Stored items
· · · · ·

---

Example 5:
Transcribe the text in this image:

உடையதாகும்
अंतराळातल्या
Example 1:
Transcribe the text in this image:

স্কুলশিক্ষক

· · · · ·

Quote every line from the records above, character for character.

---

Example 5:
Transcribe the text in this image:

உடையதாகும்
अंतराळातल्या
Example 1:
Transcribe the text in this image:

স্কুলশিক্ষক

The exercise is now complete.